Our study presents novel somatic alterations in cancer-related genes in HPV-positive PCa, e.g., ATP1A1, DDR2, LMNA, THRAP3, CSF3R, and DICER1. To our knowledge, these mutations have not been previously described in PCa, and DICER1 mutation is of particular interest. DICER1 syndrome [33] is an autosomal dominant familial tumor predisposition disorder involving a heterozygous DICER1 germline mutation. Mutation of DICER1 results in the susceptibility to a variety of malignant tumors.

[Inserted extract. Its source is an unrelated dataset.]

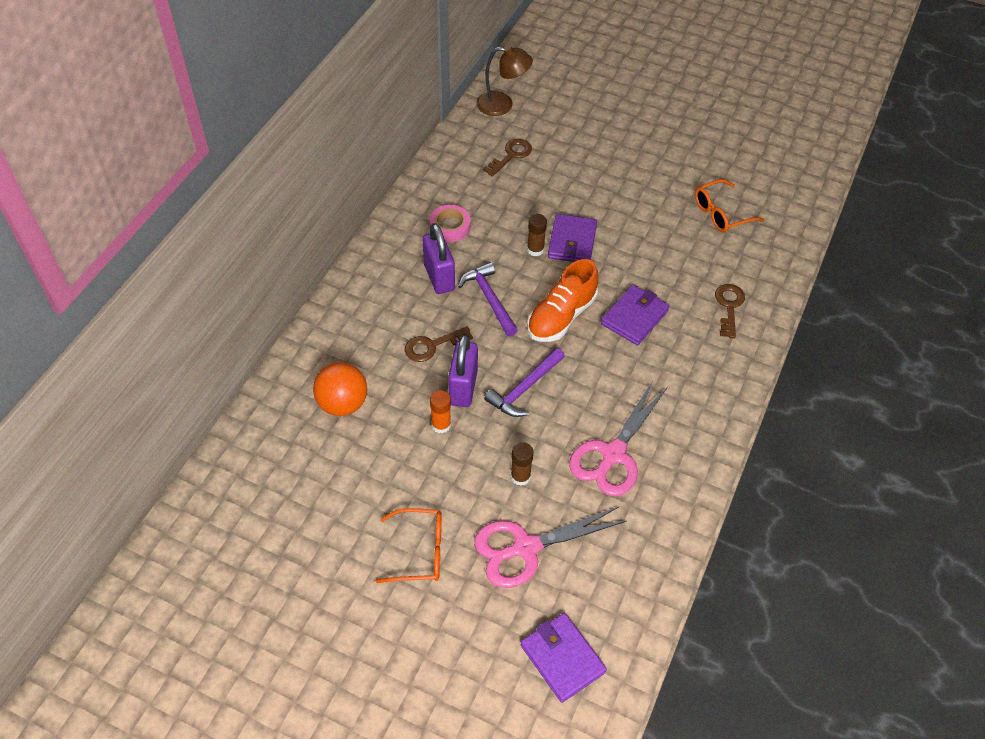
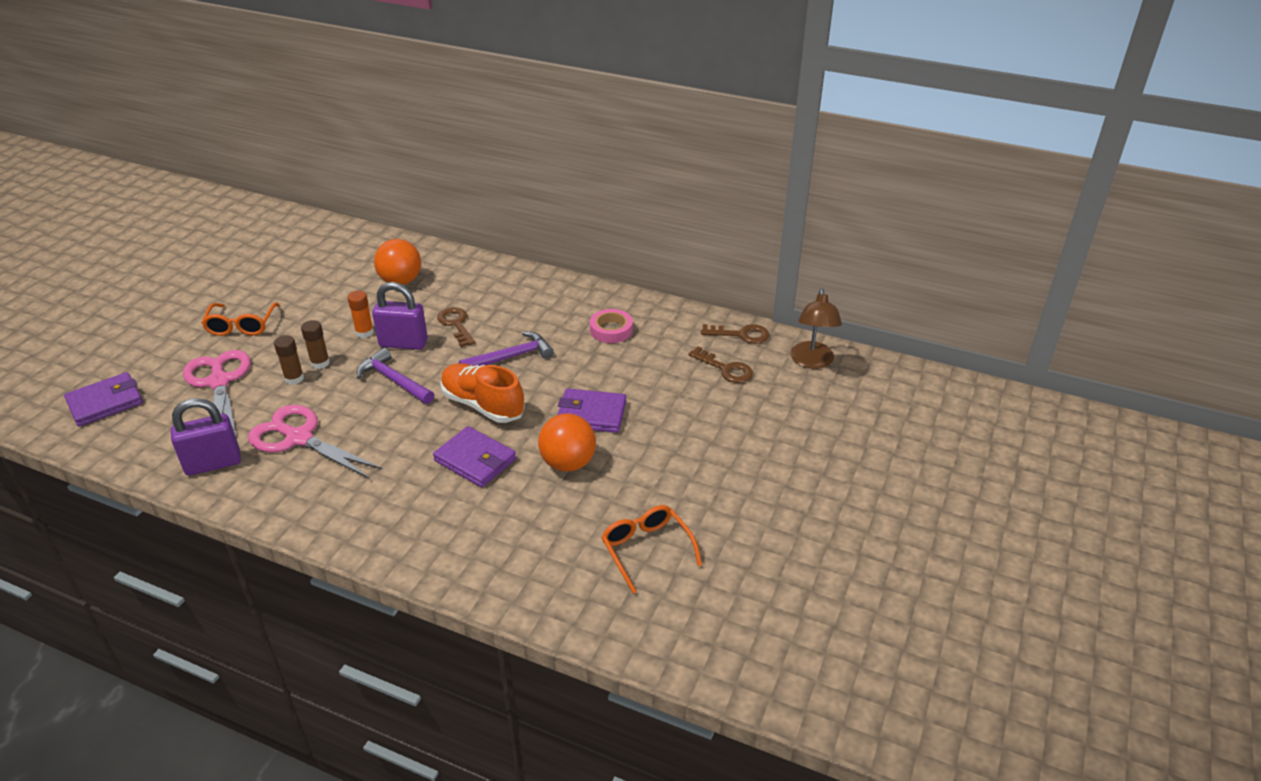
camera: 90 degrees right, 15 degrees down
(439, 277) = (541, 325): purple padlock -> purple padlock (213, 464)
(535, 249) = (579, 387): brown glue stick -> brown glue stick (320, 363)
(634, 256) = (568, 463): none -> orange ball
(729, 307) = (482, 544): brown key -> brown key (741, 334)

Precision oncology in PCa is rapidly evolving. In this study, we focused on the specific genetic events in HPV-positive and HPV-negative PCa likely contribute to the distinct biologic behavior. Today, the HPV vaccination program has been extended to prevent increasing incidence of HPV-related cancers, and HPV-positive PCa as a unique subpopulation might benefit from HPV vaccination. Besides, genomic testing is increasingly common, as biomarker-guided therapies are approved for specific individuals harboring genetic alterations in DNA repair genes such as BRCA [34, 35]. Here, we identified a series of potential therapeutic targets through tissue-based sequencing. HPV-positive PCas were characterized by mutations in KMT2C, KMT2D and ERCC2. Copy number deletions in NTRK1 and JAK1 were also discovered. These driver genes may serve as therapeutic targets for HPV-positive PCa. Mutations in SPOP, FOXA1, and MED12 were identified exclusively as driver genes in HPV-negative PCa as potential therapeutic targets. Additionally, these distinct genomic alterations identified in different HPV status subgroups, either individually or in combination as a panel, may serve as characteristic biomarkers for future liquid biopsies of HPV-positive or HPV-negative PCa [36]. These biomarkers could be utilized for early detection, treatment stratification, or recurrence monitoring. However, the therapeutic implications of these distinct gene aberrations in PCa require investigation and validation in future studies.

Limitations

One primary limitation of this study was the small sample size of 59 patients in our cohort. Second, this is a retrospective study and the proportion of HPV-positive patients is relatively low. Therefore, expanding the sample size and conducting a prospective randomized trial are required to provide stronger evidence.

Conclusion

Here, we provide HPV capture sequencing as a valuable approach for HPV-related PCa screening. The HPV-positive group had several genomic features that differed from the negative group in specific mutations and TSGs with CNV. These characteristics render HPV-positive PCa a unique subpopulation that might benefit from HPV vaccination and virus-targeted therapy. Furthermore, detecting HPV infection and mutation characteristics in PCa patients can guide personalized treatment, future studies of clinical implications of the observed mutations will be vital.